Of course, simplicity of rules doesn't mean simplicity of choices, and Carrara achieves impressive depth of strategy by making all its actions interdependent. As city planners in Italy, players can either buy resources, spend those resources to build buildings in various cities, or score the cities to receive coins and/or points. The resources are purchased from a spinning wheel that functions as a sort of circular conveyor belt economy. With every purchase action, the wheel rotates and new resource cubes are added to the first, most expensive sector. A cube's current place on the wheel dictates its cost: white cubes are always the most expensive, but they can cost as many as 6 coins or as few as 1, depending on their position on the wheel. Meanwhile, less expensive cubes just get cheaper and can even be "purchased" for free after enough rotations.

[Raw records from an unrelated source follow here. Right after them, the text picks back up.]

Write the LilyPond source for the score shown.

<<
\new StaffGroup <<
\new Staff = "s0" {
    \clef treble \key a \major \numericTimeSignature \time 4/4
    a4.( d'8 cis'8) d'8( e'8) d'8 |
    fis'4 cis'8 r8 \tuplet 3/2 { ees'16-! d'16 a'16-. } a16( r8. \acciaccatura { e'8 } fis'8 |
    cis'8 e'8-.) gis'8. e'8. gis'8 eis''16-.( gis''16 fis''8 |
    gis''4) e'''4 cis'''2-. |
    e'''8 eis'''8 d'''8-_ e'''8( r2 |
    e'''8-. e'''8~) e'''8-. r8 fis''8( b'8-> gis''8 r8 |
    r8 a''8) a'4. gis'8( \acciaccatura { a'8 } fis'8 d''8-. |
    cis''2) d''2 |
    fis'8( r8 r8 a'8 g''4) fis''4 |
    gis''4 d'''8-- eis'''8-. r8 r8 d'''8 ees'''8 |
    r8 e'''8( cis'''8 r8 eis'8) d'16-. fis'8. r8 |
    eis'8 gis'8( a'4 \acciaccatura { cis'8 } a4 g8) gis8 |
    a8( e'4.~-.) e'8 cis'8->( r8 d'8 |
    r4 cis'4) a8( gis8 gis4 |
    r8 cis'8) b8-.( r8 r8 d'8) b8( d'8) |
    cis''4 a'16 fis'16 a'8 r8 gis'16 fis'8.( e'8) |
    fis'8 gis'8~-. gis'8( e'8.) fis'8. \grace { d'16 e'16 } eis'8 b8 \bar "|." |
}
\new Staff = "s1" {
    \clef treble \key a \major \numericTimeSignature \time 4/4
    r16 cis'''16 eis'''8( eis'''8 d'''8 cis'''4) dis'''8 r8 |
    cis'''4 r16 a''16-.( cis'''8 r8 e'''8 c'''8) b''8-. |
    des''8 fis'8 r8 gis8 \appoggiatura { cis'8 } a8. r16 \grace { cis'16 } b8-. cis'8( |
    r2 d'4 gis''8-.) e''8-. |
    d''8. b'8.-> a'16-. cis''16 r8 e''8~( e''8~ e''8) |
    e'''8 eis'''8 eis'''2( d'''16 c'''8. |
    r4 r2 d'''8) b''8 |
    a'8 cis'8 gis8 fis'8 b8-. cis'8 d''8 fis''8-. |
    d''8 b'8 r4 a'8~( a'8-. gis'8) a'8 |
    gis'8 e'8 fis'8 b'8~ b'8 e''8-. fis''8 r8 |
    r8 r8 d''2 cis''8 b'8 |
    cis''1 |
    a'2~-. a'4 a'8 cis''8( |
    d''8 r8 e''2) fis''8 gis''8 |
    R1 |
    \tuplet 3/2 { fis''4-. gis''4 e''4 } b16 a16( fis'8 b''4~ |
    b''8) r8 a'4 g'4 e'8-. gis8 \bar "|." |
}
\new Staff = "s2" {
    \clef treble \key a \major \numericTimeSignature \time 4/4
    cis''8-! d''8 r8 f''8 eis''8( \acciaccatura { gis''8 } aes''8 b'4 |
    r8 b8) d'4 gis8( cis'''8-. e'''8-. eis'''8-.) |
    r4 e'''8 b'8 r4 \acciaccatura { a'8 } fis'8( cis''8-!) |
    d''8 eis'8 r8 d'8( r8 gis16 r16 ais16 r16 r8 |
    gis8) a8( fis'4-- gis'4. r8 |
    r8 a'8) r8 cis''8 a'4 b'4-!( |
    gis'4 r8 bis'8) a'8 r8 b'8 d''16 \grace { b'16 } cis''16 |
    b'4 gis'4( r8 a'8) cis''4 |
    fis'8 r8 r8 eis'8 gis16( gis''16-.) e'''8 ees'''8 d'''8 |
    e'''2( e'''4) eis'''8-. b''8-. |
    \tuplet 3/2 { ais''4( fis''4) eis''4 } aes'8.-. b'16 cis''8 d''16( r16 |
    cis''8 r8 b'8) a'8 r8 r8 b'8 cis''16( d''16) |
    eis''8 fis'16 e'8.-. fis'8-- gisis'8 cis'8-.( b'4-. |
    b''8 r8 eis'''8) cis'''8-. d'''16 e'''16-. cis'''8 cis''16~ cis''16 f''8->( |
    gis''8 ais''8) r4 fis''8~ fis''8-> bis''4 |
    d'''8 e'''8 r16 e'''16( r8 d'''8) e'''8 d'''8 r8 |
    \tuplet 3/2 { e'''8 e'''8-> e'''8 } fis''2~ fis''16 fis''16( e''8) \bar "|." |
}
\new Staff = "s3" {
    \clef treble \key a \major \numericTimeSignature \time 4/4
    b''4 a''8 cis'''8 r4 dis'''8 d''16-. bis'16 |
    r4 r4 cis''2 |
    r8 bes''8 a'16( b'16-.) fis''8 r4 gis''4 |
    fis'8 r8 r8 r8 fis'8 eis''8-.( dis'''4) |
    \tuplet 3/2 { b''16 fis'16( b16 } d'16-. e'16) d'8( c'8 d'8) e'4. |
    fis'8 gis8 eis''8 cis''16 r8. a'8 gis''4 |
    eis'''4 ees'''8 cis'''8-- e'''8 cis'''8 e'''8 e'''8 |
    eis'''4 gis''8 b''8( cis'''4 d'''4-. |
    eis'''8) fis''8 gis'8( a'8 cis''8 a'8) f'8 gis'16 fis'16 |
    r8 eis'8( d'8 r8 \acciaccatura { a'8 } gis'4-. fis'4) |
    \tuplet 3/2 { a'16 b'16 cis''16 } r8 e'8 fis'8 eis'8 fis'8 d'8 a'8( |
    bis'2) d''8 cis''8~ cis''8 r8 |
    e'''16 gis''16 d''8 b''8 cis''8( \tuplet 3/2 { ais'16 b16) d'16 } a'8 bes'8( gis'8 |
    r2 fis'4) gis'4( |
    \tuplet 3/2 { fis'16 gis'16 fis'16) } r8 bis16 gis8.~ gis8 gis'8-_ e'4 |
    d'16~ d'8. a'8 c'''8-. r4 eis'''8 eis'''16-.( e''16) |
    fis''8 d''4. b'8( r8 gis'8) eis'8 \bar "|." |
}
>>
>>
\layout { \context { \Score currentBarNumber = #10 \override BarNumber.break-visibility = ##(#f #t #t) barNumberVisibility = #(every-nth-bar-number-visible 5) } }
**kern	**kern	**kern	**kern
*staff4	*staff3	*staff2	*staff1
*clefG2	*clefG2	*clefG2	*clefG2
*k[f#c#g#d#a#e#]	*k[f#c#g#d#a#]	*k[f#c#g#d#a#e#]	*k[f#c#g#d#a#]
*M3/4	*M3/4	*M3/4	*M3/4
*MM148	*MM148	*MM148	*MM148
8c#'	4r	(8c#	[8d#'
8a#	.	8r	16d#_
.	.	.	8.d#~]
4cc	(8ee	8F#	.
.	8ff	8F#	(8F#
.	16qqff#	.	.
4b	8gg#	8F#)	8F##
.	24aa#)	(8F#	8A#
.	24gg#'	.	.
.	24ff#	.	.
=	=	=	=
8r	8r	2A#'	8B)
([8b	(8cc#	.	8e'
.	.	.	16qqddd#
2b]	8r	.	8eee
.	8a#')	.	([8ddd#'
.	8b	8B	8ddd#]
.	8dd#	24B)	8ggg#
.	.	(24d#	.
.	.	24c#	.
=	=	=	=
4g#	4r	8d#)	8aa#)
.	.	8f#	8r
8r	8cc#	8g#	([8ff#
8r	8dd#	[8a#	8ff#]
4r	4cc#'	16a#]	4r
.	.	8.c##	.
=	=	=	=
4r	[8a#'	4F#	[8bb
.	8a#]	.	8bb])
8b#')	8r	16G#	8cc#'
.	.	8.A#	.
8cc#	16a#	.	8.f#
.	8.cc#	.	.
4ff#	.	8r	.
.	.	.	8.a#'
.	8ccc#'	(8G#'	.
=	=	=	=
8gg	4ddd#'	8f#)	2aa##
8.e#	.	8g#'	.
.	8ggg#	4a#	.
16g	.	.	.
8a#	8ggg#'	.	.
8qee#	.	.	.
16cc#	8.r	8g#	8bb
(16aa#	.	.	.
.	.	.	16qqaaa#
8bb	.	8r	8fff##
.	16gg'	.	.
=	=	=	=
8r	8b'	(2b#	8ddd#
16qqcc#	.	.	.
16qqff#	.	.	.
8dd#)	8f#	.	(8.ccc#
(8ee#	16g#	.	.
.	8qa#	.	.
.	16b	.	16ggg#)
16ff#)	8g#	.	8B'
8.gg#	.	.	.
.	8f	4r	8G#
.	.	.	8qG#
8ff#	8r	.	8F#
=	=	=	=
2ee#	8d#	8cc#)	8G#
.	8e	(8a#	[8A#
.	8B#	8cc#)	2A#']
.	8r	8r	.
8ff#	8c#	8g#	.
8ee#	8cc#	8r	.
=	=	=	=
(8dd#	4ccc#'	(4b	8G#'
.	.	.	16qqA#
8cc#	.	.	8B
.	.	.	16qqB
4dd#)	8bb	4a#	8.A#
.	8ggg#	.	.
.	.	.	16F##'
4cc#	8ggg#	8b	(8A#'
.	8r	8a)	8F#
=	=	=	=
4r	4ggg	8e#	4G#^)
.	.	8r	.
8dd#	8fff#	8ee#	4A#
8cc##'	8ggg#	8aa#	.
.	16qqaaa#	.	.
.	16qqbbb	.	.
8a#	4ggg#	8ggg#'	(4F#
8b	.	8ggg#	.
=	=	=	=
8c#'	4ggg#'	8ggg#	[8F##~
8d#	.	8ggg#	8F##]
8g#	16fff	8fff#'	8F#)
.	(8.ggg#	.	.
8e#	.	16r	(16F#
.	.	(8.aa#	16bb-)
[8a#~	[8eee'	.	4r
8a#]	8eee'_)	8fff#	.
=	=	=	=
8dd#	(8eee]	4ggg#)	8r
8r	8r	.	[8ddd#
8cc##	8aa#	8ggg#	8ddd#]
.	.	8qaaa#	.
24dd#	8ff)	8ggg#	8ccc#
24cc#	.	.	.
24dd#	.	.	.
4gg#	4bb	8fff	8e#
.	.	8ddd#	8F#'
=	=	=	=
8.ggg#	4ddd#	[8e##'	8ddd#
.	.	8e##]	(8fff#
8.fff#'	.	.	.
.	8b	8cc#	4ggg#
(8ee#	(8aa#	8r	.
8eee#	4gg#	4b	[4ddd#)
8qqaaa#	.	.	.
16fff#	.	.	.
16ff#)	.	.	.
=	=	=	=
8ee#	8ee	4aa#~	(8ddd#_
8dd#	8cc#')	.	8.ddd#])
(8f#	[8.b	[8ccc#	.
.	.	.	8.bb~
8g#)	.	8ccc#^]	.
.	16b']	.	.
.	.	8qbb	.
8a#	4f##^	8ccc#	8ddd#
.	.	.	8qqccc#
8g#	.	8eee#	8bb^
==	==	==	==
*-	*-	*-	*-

A cube's cost, relative though it is, also determines its usefulness. To build a building, a player must pay cubes equal to the building's cost, but the cities in which the building can be built are determined by the cheapest cube paid. You can use white cubes to build anywhere, but pay even one black cube, and you are restricted to Lerici, the butt-monkey of the Italian countryside. Meanwhile, lush Livorno requires you to pay the entire cost in white. Using more expensive resources as "wild" lets you build bigger buildings faster, but the eventual payoff won't be as great.

It's also a really pretty game. Look at those player screens!

Finally, the cities you choose for your building sites affect the scoring action. When you score, you either choose one type of building (there are six) or one city, and you get payout for every building of that type or in that city. The building's cost gives a base amount, but its location acts as a multiplier: Livorno pays out 3 points times the cost of its buildings, while Pisa gives coins instead; Massa and Lerici, the cheapest cities, provide 1/3 the payout. Scoring also provides wooden "objects" based on the buildings' types, which are used in endgame scoring.

The excruciating knife-twist to the design is that each building type can be scored only once per player, and each city can be scored only once per game. You want to build up your multiplier to make your once-per-game scoring actions count, but you have to weigh need and speed—scoring is the only way to get coins after the start of the game, and if you wait too long to score, you might lose your chance completely—against maximizing your jackpot. Furthermore, the entire game is a race to complete 3 objectives, so going for big, flashy sweeps week scoring isn't always smart. Being the player to declare end-of-game doesn't guarantee you the win, but it does guarantee someone else misses their chance to cash in.

This all describes the basic game. The advanced game adds several new rules, notably the ability to upgrade cities to improve their payout, but the most important change is that the game-end conditions and scoring bonuses are randomly selected each time. A new card layout can drastically affect the feel, pacing, and focus of the game, meaning there's never a surefire, one-size-fits-all strategy. The last two games I played, I got caught off guard and missed my chance to take the big scoring actions I'd been working on, but I won it all back when it came time to tally the "Extra Karten" scoring bonus.

A game doesn't always need a dozen discrete actions and five scoring tracks to have depth and complexity. Sometimes, all you need is a single, well-made raviolo.